Single by Paris Paloma

from the album Cacophony
- Released: 24 March 2023
- Genre: Indie folk; alternative folk;
- Length: 3:57
- Label: Nettwerk
- Songwriter: Paris Paloma
- Producer: Justin Glasco

Paris Paloma singles chronology
| "Notre Dame" (2023) | "Labour" (2023) | "Yeti" (2023) |

Music video
- "Labour on YouTube

= Labour (song) =

"Labour" is a song by British singer-songwriter Paris Paloma released on 24 March 2023. It is the lead single from her debut studio album, Cacophony (2024). The track is described as an anthem that addresses issues of gender inequality within societal structures.

== Background and release ==

The song was written by Paris Paloma, a British artist from Derbyshire. Paloma decided to combine two separate songs she had been writing into a single track, which became "Labour". The song, which was produced by Justin Glasco, was recorded in Los Angeles by Paloma with backup singers Natalie Duque, Nolyn Ducich and Annabel Lee.

The song was released on 24 March 2023. An official music video was released on 27 March. It is featured on Paloma's debut album, Cacophony, which was released on 30 August 2024.

== Composition ==

"Labour" is an indie folk and alternative folk ballad featuring an acoustic arrangement of bass and guitar over a chorus of background singers.

== Music video ==
The video is set in medieval times, with Paloma and Henry Hayward wearing historic garments. Paloma brings out dishes to complete a candlelit feast. Henry, sitting at the head of the table, fills his plate and gobbles up meat and fruit while she watches. He fingers his ring and she does the same, then he pushes his plate away and taps his knife against a tankard. She starts to get up with her plate and cup, then sits back down, breaks a pomegranate open and it sprays all over her dress; she stuffs berry pie into her mouth with her bare hands and makes a mess. He lowers his head and when he lifts it, she is gone and her candle is out.

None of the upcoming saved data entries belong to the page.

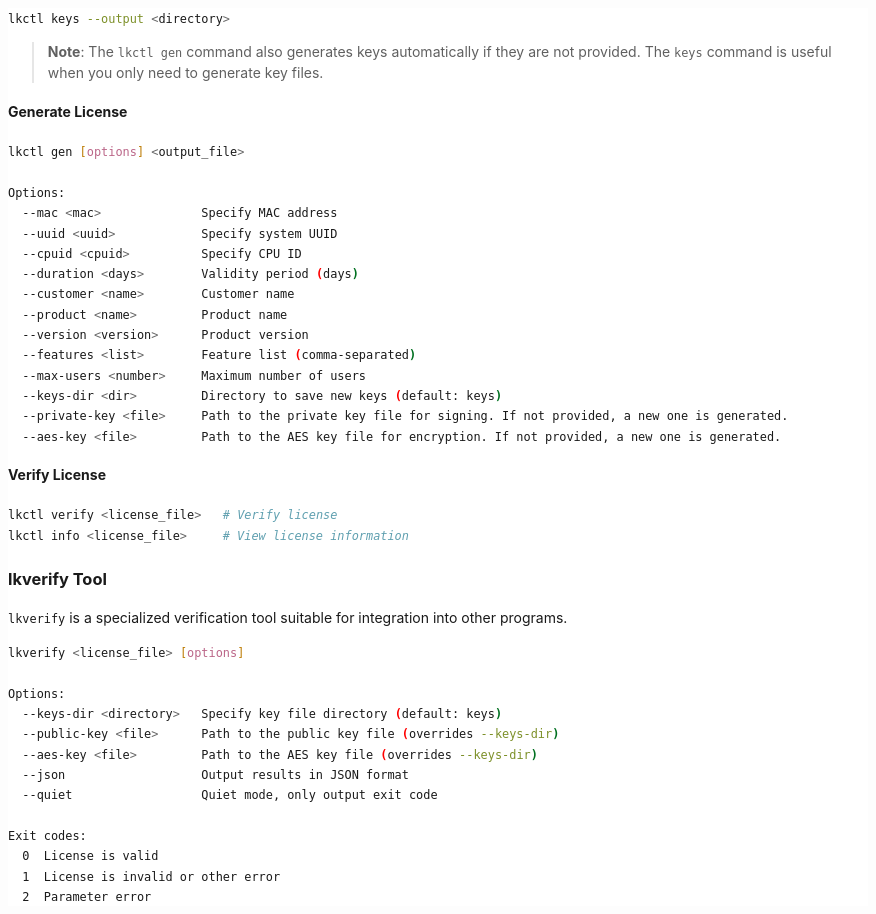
 ```bash
lkctl keys --output <directory>
```
> **Note**: The `lkctl gen` command also generates keys automatically if they are not provided. The `keys` command is useful when you only need to generate key files.

#### Generate License

```bash
lkctl gen [options] <output_file>

Options:
  --mac <mac>              Specify MAC address
  --uuid <uuid>            Specify system UUID
  --cpuid <cpuid>          Specify CPU ID
  --duration <days>        Validity period (days)
  --customer <name>        Customer name
  --product <name>         Product name
  --version <version>      Product version
  --features <list>        Feature list (comma-separated)
  --max-users <number>     Maximum number of users
  --keys-dir <dir>         Directory to save new keys (default: keys)
  --private-key <file>     Path to the private key file for signing. If not provided, a new one is generated.
  --aes-key <file>         Path to the AES key file for encryption. If not provided, a new one is generated.
```

#### Verify License

```bash
lkctl verify <license_file>   # Verify license
lkctl info <license_file>     # View license information
```

### lkverify Tool

`lkverify` is a specialized verification tool suitable for integration into other programs.

```bash
lkverify <license_file> [options]

Options:
  --keys-dir <directory>   Specify key file directory (default: keys)
  --public-key <file>      Path to the public key file (overrides --keys-dir)
  --aes-key <file>         Path to the AES key file (overrides --keys-dir)
  --json                   Output results in JSON format
  --quiet                  Quiet mode, only output exit code

Exit codes:
  0  License is valid
  1  License is invalid or other error
  2  Parameter error
```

A different version of the song, "Labour: The Cacophony" was released on 29 March 2024. It is a collection of clips of women singing along with the song or making thematically relevant works using it as an audio, with their vocals used as the titular cacophony.

== Critical reception ==

Critics described the song as a feminist anthem, and linked the song to the phenomenon of "female rage" in response to unbalanced domestic and emotional labour in heterosexual relationship.

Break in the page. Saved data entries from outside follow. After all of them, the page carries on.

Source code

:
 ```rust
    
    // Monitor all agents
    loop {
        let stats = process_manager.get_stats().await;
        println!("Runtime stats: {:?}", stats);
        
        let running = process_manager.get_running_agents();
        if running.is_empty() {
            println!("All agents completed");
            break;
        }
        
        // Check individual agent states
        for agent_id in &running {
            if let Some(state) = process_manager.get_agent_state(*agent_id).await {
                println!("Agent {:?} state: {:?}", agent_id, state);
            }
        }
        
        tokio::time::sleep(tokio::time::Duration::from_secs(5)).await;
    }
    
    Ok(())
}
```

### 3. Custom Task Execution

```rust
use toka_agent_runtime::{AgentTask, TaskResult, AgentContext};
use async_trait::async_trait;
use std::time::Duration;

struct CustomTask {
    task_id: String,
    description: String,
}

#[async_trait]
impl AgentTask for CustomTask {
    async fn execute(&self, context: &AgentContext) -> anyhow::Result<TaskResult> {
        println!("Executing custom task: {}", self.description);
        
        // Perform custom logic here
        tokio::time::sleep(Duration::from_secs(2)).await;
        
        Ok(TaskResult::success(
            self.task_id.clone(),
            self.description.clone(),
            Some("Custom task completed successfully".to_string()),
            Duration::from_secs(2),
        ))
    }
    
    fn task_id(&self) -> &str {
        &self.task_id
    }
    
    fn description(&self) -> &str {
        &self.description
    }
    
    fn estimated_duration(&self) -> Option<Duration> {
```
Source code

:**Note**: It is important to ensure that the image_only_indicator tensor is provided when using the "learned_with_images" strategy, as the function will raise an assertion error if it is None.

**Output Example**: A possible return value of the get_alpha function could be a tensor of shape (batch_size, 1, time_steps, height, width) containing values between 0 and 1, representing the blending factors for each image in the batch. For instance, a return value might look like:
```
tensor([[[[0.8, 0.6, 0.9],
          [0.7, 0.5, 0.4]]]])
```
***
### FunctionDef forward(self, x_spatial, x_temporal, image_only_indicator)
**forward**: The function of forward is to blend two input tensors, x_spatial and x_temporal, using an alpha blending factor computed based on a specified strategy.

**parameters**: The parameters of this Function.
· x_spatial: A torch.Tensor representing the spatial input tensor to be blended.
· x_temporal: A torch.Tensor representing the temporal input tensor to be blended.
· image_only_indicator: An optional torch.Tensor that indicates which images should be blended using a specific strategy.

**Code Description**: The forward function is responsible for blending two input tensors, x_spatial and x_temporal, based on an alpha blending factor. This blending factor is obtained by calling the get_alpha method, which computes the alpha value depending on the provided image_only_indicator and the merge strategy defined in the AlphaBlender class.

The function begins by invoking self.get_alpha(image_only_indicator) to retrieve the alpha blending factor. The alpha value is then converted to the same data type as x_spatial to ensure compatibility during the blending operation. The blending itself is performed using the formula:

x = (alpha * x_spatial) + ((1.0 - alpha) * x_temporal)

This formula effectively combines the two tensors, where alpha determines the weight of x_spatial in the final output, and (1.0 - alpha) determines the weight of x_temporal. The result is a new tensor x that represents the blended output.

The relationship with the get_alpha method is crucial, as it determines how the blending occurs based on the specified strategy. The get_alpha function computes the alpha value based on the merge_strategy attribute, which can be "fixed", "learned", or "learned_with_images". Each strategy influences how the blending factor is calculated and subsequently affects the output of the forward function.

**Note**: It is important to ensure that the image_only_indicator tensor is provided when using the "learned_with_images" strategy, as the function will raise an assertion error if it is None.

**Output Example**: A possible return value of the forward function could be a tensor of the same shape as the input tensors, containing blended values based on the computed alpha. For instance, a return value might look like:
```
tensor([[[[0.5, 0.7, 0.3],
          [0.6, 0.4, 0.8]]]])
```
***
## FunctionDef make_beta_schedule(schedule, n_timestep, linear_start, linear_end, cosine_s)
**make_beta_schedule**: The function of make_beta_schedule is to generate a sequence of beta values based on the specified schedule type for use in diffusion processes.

== Commercial performance ==

Prior to its release, snippets from the song went viral on TikTok. The song received 1 million streams on Spotify within 24 hours of release, and 1 million views on YouTube. After the single's release, it started a viral trend in which women posted TikTok videos with the song where they described their own personal experiences with sexism. During the 2024 Romanian presidential election, the song was used by protesters against candidate Călin Georgescu, who is strongly opposed to the right to abortion.

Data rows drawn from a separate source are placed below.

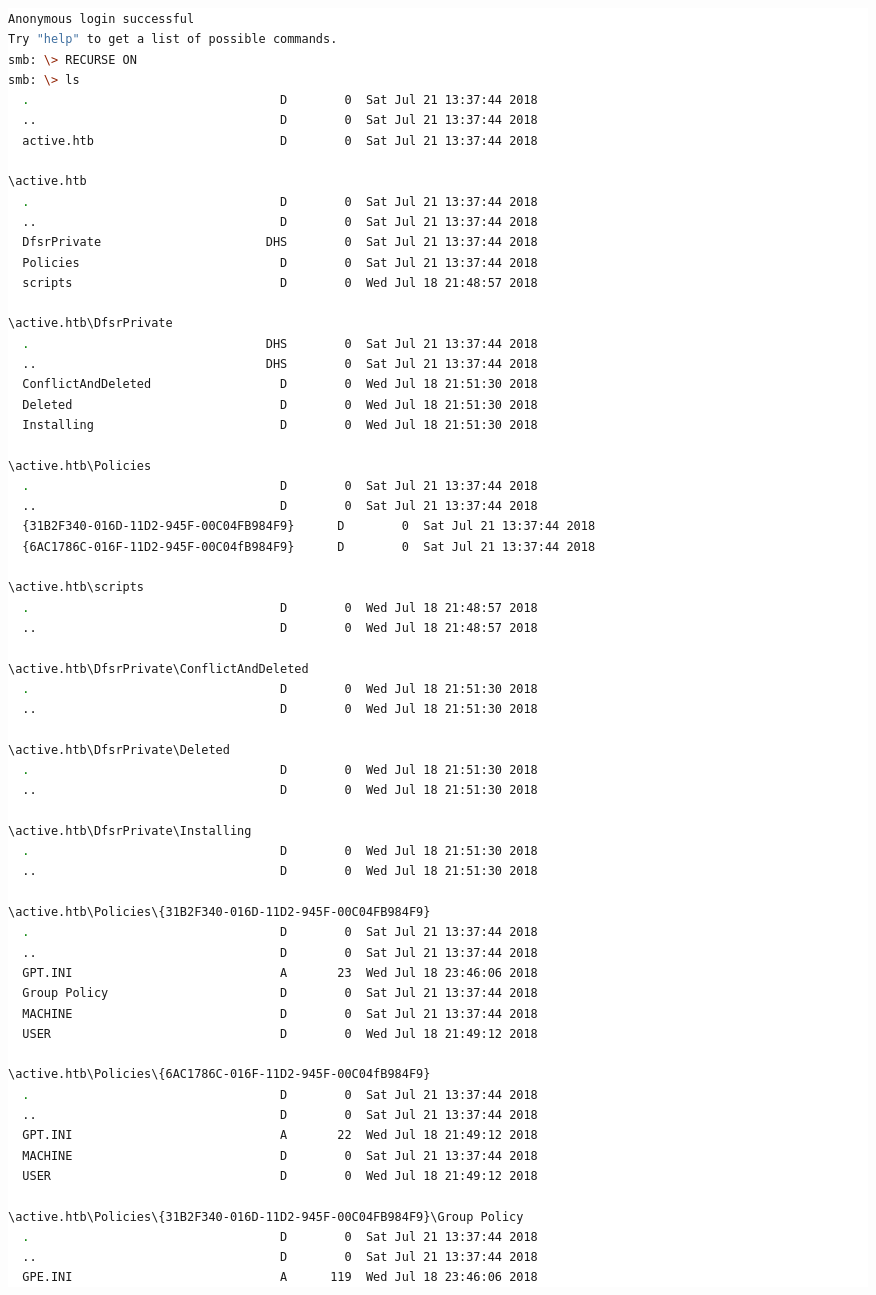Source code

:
 ```bash
Anonymous login successful
Try "help" to get a list of possible commands.
smb: \> RECURSE ON
smb: \> ls
  .                                   D        0  Sat Jul 21 13:37:44 2018
  ..                                  D        0  Sat Jul 21 13:37:44 2018
  active.htb                          D        0  Sat Jul 21 13:37:44 2018

\active.htb
  .                                   D        0  Sat Jul 21 13:37:44 2018
  ..                                  D        0  Sat Jul 21 13:37:44 2018
  DfsrPrivate                       DHS        0  Sat Jul 21 13:37:44 2018
  Policies                            D        0  Sat Jul 21 13:37:44 2018
  scripts                             D        0  Wed Jul 18 21:48:57 2018

\active.htb\DfsrPrivate
  .                                 DHS        0  Sat Jul 21 13:37:44 2018
  ..                                DHS        0  Sat Jul 21 13:37:44 2018
  ConflictAndDeleted                  D        0  Wed Jul 18 21:51:30 2018
  Deleted                             D        0  Wed Jul 18 21:51:30 2018
  Installing                          D        0  Wed Jul 18 21:51:30 2018

\active.htb\Policies
  .                                   D        0  Sat Jul 21 13:37:44 2018
  ..                                  D        0  Sat Jul 21 13:37:44 2018
  {31B2F340-016D-11D2-945F-00C04FB984F9}      D        0  Sat Jul 21 13:37:44 2018
  {6AC1786C-016F-11D2-945F-00C04fB984F9}      D        0  Sat Jul 21 13:37:44 2018

\active.htb\scripts
  .                                   D        0  Wed Jul 18 21:48:57 2018
  ..                                  D        0  Wed Jul 18 21:48:57 2018

\active.htb\DfsrPrivate\ConflictAndDeleted
  .                                   D        0  Wed Jul 18 21:51:30 2018
  ..                                  D        0  Wed Jul 18 21:51:30 2018

\active.htb\DfsrPrivate\Deleted
  .                                   D        0  Wed Jul 18 21:51:30 2018
  ..                                  D        0  Wed Jul 18 21:51:30 2018

\active.htb\DfsrPrivate\Installing
  .                                   D        0  Wed Jul 18 21:51:30 2018
  ..                                  D        0  Wed Jul 18 21:51:30 2018

\active.htb\Policies\{31B2F340-016D-11D2-945F-00C04FB984F9}
  .                                   D        0  Sat Jul 21 13:37:44 2018
  ..                                  D        0  Sat Jul 21 13:37:44 2018
  GPT.INI                             A       23  Wed Jul 18 23:46:06 2018
  Group Policy                        D        0  Sat Jul 21 13:37:44 2018
  MACHINE                             D        0  Sat Jul 21 13:37:44 2018
  USER                                D        0  Wed Jul 18 21:49:12 2018

\active.htb\Policies\{6AC1786C-016F-11D2-945F-00C04fB984F9}
  .                                   D        0  Sat Jul 21 13:37:44 2018
  ..                                  D        0  Sat Jul 21 13:37:44 2018
  GPT.INI                             A       22  Wed Jul 18 21:49:12 2018
  MACHINE                             D        0  Sat Jul 21 13:37:44 2018
  USER                                D        0  Wed Jul 18 21:49:12 2018

\active.htb\Policies\{31B2F340-016D-11D2-945F-00C04FB984F9}\Group Policy
  .                                   D        0  Sat Jul 21 13:37:44 2018
  ..                                  D        0  Sat Jul 21 13:37:44 2018
  GPE.INI                             A      119  Wed Jul 18 23:46:06 2018
```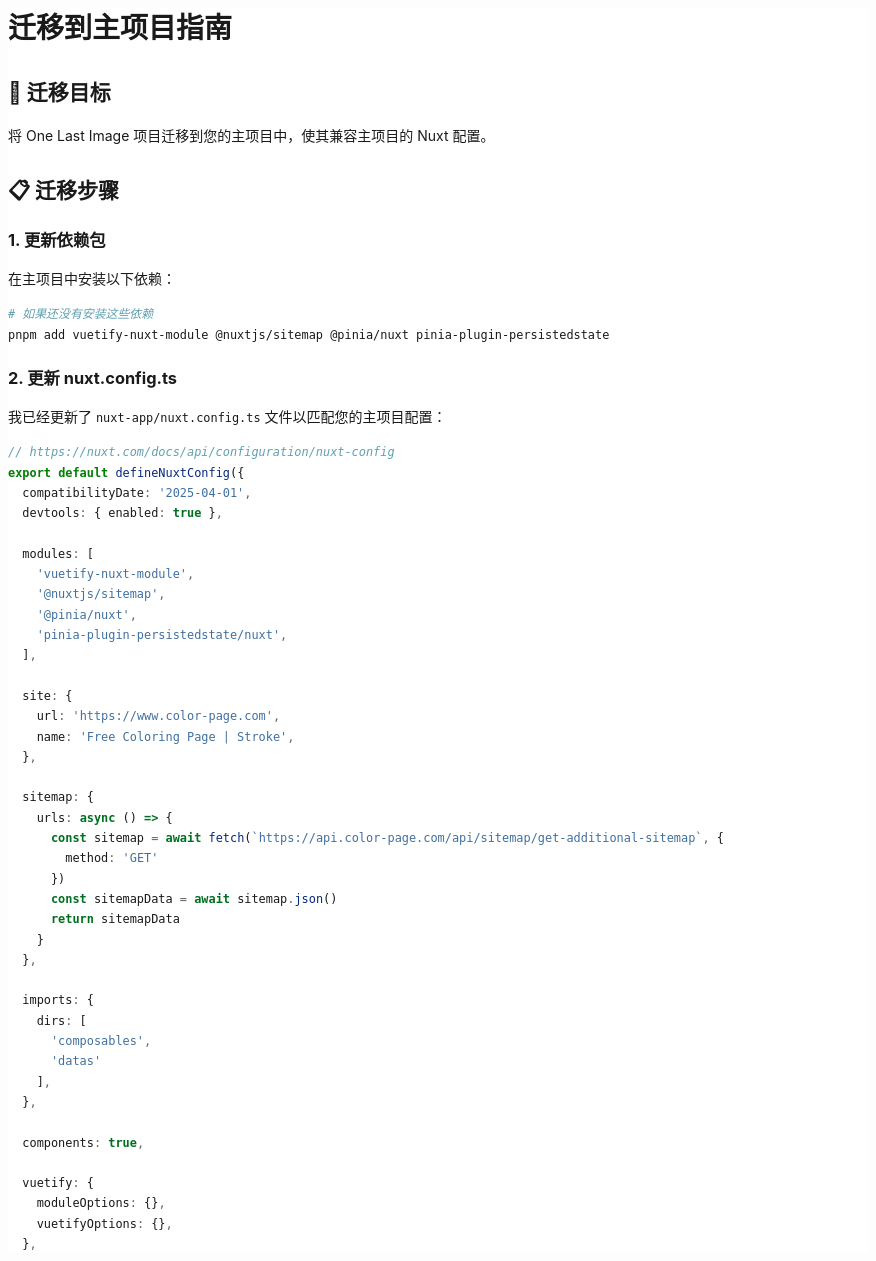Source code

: # 迁移到主项目指南

## 🎯 迁移目标

将 One Last Image 项目迁移到您的主项目中，使其兼容主项目的 Nuxt 配置。

## 📋 迁移步骤

### 1. 更新依赖包

在主项目中安装以下依赖：

```bash
# 如果还没有安装这些依赖
pnpm add vuetify-nuxt-module @nuxtjs/sitemap @pinia/nuxt pinia-plugin-persistedstate
```

### 2. 更新 nuxt.config.ts

我已经更新了 `nuxt-app/nuxt.config.ts` 文件以匹配您的主项目配置：

```typescript
// https://nuxt.com/docs/api/configuration/nuxt-config
export default defineNuxtConfig({
  compatibilityDate: '2025-04-01',
  devtools: { enabled: true },
  
  modules: [
    'vuetify-nuxt-module',
    '@nuxtjs/sitemap',
    '@pinia/nuxt',
    'pinia-plugin-persistedstate/nuxt',
  ],
  
  site: {
    url: 'https://www.color-page.com',
    name: 'Free Coloring Page | Stroke',
  },
  
  sitemap: {
    urls: async () => {
      const sitemap = await fetch(`https://api.color-page.com/api/sitemap/get-additional-sitemap`, {
        method: 'GET'
      })
      const sitemapData = await sitemap.json()
      return sitemapData
    }
  },
  
  imports: {
    dirs: [
      'composables', 
      'datas'
    ],
  },
  
  components: true,
  
  vuetify: {
    moduleOptions: {},
    vuetifyOptions: {},
  },
```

"Labour" has over 344 million streams on Spotify as of October 2025, and its music video has over 86 million views on YouTube.

==Track listings==
- Digital download/ streaming
1. "Labour" - 3:57

- Digital download/ streaming
2. "Labour" (clean) - 3:57

- Digital download/ streaming
3. "Labour" (Rak Session) - 4:08
4. "Labour" (Extended Cut, Rak Session) - 4:54
5. "Labour" (Choir Intro) - 0:46

- Digital download/ streaming
6. "Labour" (the cacophony) - 4:07
7. "Labour" - 3:57
8. "Labour" (Bedroom demo) - 4:07

== Charts ==

Chart performance for "Labour"
| Chart (2023–2025) | Peak position |
|---|---|
| Austria (Ö3 Austria Top 40) | 61 |
| Canada (Canadian Hot 100) | 71 |
| Global 200 (Billboard) | 163 |
| Ireland (IRMA) | 24 |
| Sweden (Sverigetopplistan) | 82 |
| Switzerland (Schweizer Hitparade) | 52 |
| UK Singles (Official Charts) | 22 |
| UK Indie (Official Charts) | 3 |
| US Bubbling Under Hot 100 (Billboard) | 4 |
| US Digital Song Sales (Billboard) | 13 |
| US Hot Alternative Songs (Billboard) | 9 |

Chart performance for "Labour (The Cacophony)"
| Chart (2024) | Peak position |
|---|---|
| New Zealand Hot Singles (RMNZ) | 36 |

== Certifications ==

Certifications for "Labour"
| Region | Certification | Certified units/sales |
| Canada (Music Canada) | Platinum | 80,000^{‡} |
| New Zealand (RMNZ) | Platinum | 30,000^{‡} |
| United Kingdom (BPI) | Platinum | 600,000^{‡} |
| United States (RIAA) | Platinum | 1,000,000^{‡} |
^{‡} Sales+streaming figures based on certification alone.